Malt strip runs leave plenty of deposits within still components so be sure to clean equipment thoroughly following this procedure.
Repeat the fermentation and stripping process until you have collected at least 40L of strip.
Charge the still with 40L of collected strip and bring to the boil, once flowing, again, I collect and discard the initial 200ml of spirit however, in the name of clean spirit this may be overkill anyhow, beginning at 85% ABV or higher, direct all flow to the strip collector.
Approaching 82% ABV, you are soon to be collecting the hearts of your spirit run. Reduce the burners to medium to avoid getting flecks in the final spirit. At 80% ABV down to possibly 60% are, as a guide the hearts, collect these separately. Below here down to maybe 40%, flavors may change from good to bad and good again, at 500ml collection intervals for me if it smelled and tasted good, it was kept as hearts, the bad was collected as feints to return to the strip collector.
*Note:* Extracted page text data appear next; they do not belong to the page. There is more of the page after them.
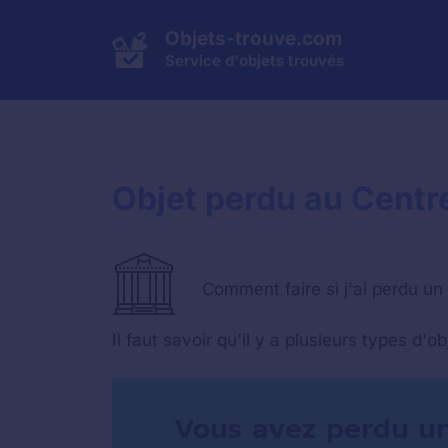
Aller
au
Objets-trouve.com
contenu
Service d'objets trouvés
Objet perdu au Centr
Comment faire si j'ai perdu un 
Il faut savoir qu'il y a plusieurs types d'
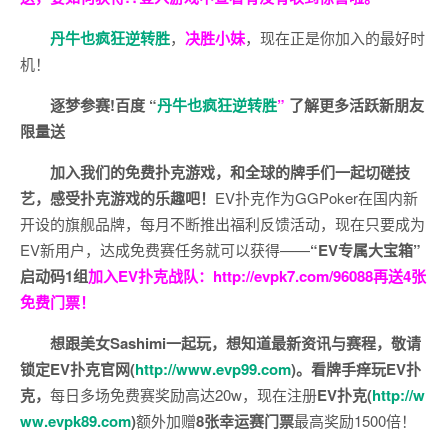
丹牛也疯狂逆转胜
，
决胜小妹
，现在正是你加入的最好时
机！
逐梦参赛!百度 “
丹牛也疯狂逆转胜
”
了解更多
活跃新朋友
限量送
加入我们的免费扑克游戏，和全球的牌手们一起切磋技
艺，感受扑克游戏的乐趣吧！
EV扑克作为GGPoker在国内新
开设的旗舰品牌，每月不断推出福利反馈活动，现在只要成为
EV新用户，达成免费赛任务就可以获得——
“EV专属大宝箱”
启动码1组
加入EV扑克战队：
http://evpk7.com/96088
再送4张
免费门票！
想跟美女Sashimi一起玩，
想知道最新资讯与赛程，
敬请
锁定EV扑克官网(
http://www.evp99.com
)。
看牌手痒玩EV扑
克，
每日多场免费赛奖励高达20w，现在注册
EV扑克(
http://w
ww.evpk89.com
)
额外加赠
8张幸运赛门票
最高奖励1500倍！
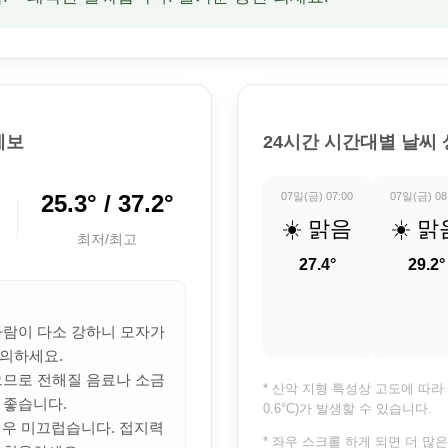
예보
24시간 시간대별 날씨
25.3° / 37.2°
07일(금) 07:00
07일(금) 08
☀️ 맑음
☀️ 맑
최저/최고
27.4°
29.2°
 바람이 다소 강하니 모자가
의하세요.
많으므로 전해질 음료나 소금
* 산악 지형 특성상 고도에 따라 
 좋습니다.
0.6°C)가 발생할 수 있습니다.
 매우 미끄럽습니다. 접지력
* 좌우 스크롤 하게 되면 더 많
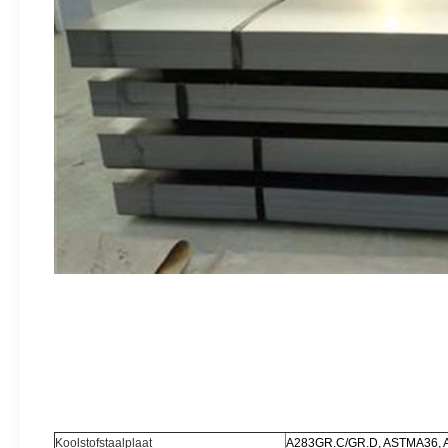
Koolstofstaalplaat
A283GR.C/GR.D, ASTMA36, A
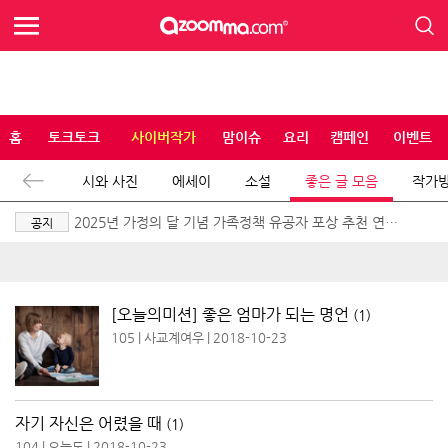
홈
토크토크
사이버작가
맘이슈
요리
캠페인
이벤트
시와 사진
에세이
소설
좋은 글 모음
작가
2025년 가정의 달 기념 가족정책 유공자 포상 추천 연장
공지
공고
[오늘의미션] 좋은 엄마가 되는 명언
(1)
105
|
사교계여우
|
2018-10-23
자기 자신은 어렸을 때
(1)
104
|
오늘도
|
2018-10-23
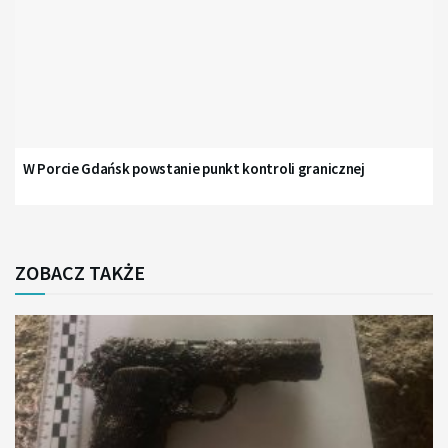
W Porcie Gdańsk powstanie punkt kontroli granicznej
ZOBACZ TAKŻE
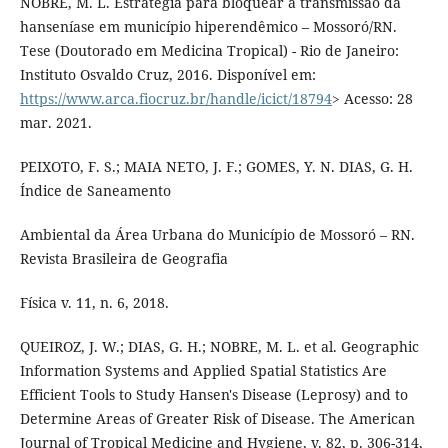
NOBRE, M. L. Estratégia para bloquear a transmissão da
hanseníase em município hiperendêmico – Mossoró/RN.
Tese (Doutorado em Medicina Tropical) - Rio de Janeiro:
Instituto Osvaldo Cruz, 2016. Disponível em:
https://www.arca.fiocruz.br/handle/icict/18794
> Acesso: 28
mar. 2021.
PEIXOTO, F. S.; MAIA NETO, J. F.; GOMES, Y. N. DIAS, G. H.
Índice de Saneamento
Ambiental da Área Urbana do Município de Mossoró – RN.
Revista Brasileira de Geografia
Física v. 11, n. 6, 2018.
QUEIROZ, J. W.; DIAS, G. H.; NOBRE, M. L. et al. Geographic
Information Systems and Applied Spatial Statistics Are
Efficient Tools to Study Hansen's Disease (Leprosy) and to
Determine Areas of Greater Risk of Disease. The American
Journal of Tropical Medicine and Hygiene, v. 82, p. 306-314,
From 40% down to 20% it is probably fair to say - direct all flow to the strip collector, these are flavorsome additions to future strip run collections.
Collected hearts were adjusted to 65% ABV using demineralized water then placed in large jars containing charred white oak. Jars served the purpose of storage with aging capabilities until several spirit runs were collected. I had a new charred L barrel on hand but I'm told these don't like to be less than half filled when new. Other than a few sample bottles which were adjusted from 65 to% ABV after being in a charred barrel only a matter of a few months, a few bottles taken later responded best when the ABV % was reduced in stages over time of small increments, my cuts were kept below 10% at around 8 week intervals. Use only demineralized water when making your cuts.
I kept the barrel contents at 65% for nearly 2 years before beginning the cutting process, I've not yet produced the final product.